Schools across Alberta remain empty three weeks later, as teachers wait for a new contract with the provincial government focused on smaller classrooms and more student support.
Several teachers are growing frustrated that education is not a priority for the government and have been left in the dark regarding the new contract. For Cole Olson, a teacher at Fleetwood Bawden elementary school, everything is up in the air until the new details are worked out.
Class room sizes are increasing every year, which has brought challenges when trying to giving all students the same level of care. Olson says it’s near impossible to give students the right amount of care with over 28 students per classrooms.
Sharon Willms-Laing, Vice-principal at Joyce Fair Barn middle school says things need to change to help teachers help high needs students.
“One particular student pulled my hair and left bruises on my body and scratched up my face,” Willms-Laing says and stories like this are sadly common across School District 51 as just one of several school divisions seeing these challenges show up in the class room and little support to help them.
Willms-Lang knows it’s what they signed up for as a teacher, but she’s glad people are speaking up now about the less than hospitable conditions in the classroom.
“What I am happy about is that the public knows about the government’s funding education and how flawed it is,” Willms-Laing says.

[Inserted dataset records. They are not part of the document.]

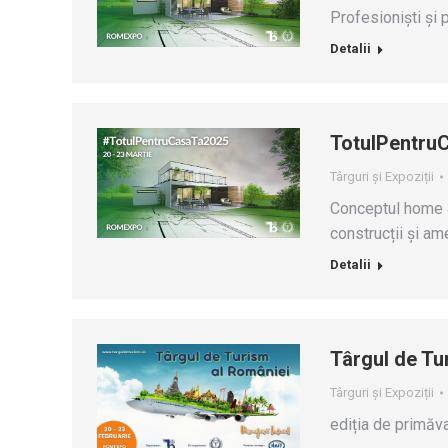
Profesioniști și 
Detalii
TotulPentru
Târguri și Expoziții
Conceptul home &
construcții și am
Detalii
Târgul de Tu
Târguri și Expoziții
ediția de primăv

She is also encouraged with the majority of parents supporting teachers as she is hoping the government will take their needs seriously, by reducing the number of students in a classroom and provide overall better environments for children to learn.

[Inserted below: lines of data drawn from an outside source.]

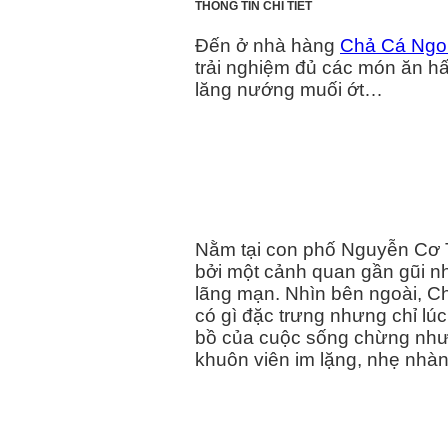
THÔNG TIN CHI TIẾT
Đến ở nhà hàng
Chả Cá Ngo
trải nghiệm đủ các món ăn hấ
lăng nướng muối ớt…
Nằm tại con phố Nguyễn Cơ 
bởi một cảnh quan gần gũi n
lãng mạn. Nhìn bên ngoài, 
có gì đặc trưng nhưng chỉ lú
bồ của cuộc sống chừng như ở
khuôn viên im lặng, nhẹ nhà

Olson is fighting for similar issues as Willms-Laing saying out of everything that they are fighting for, like the class sizes and less complex systems, the biggest thing he wants changed is the respect for public education by the government and valuing having educated citizens in this province.
For teachers it doesn’t feel like the government values education as it should and have only made things more difficult for teachers over the years. Schools’ budgets have gotten tighter and teachers have felt the difference, losing more teachers to cuts and having more responsibility fall at the teachers’ feet because there’s no one else to pick up the slack.

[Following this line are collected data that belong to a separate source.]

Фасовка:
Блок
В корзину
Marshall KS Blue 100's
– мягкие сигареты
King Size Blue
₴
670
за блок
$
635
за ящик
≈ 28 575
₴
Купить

But they can’t keep going on like this forever. Olson wants to make the system better for when his own daughter starts school, his hopeful for the change but it’s not looking good if teacher will be forced back before the end of October, still with no regulation in sight.
“For the short term, I just hope the kids can get back and there’s openness to make changes for the positive,” Olson says, in the end he just wants the kids back inside the classroom. It might be a bit stressful catching up for lost time but it’s import for kids to come together in the classroom once again.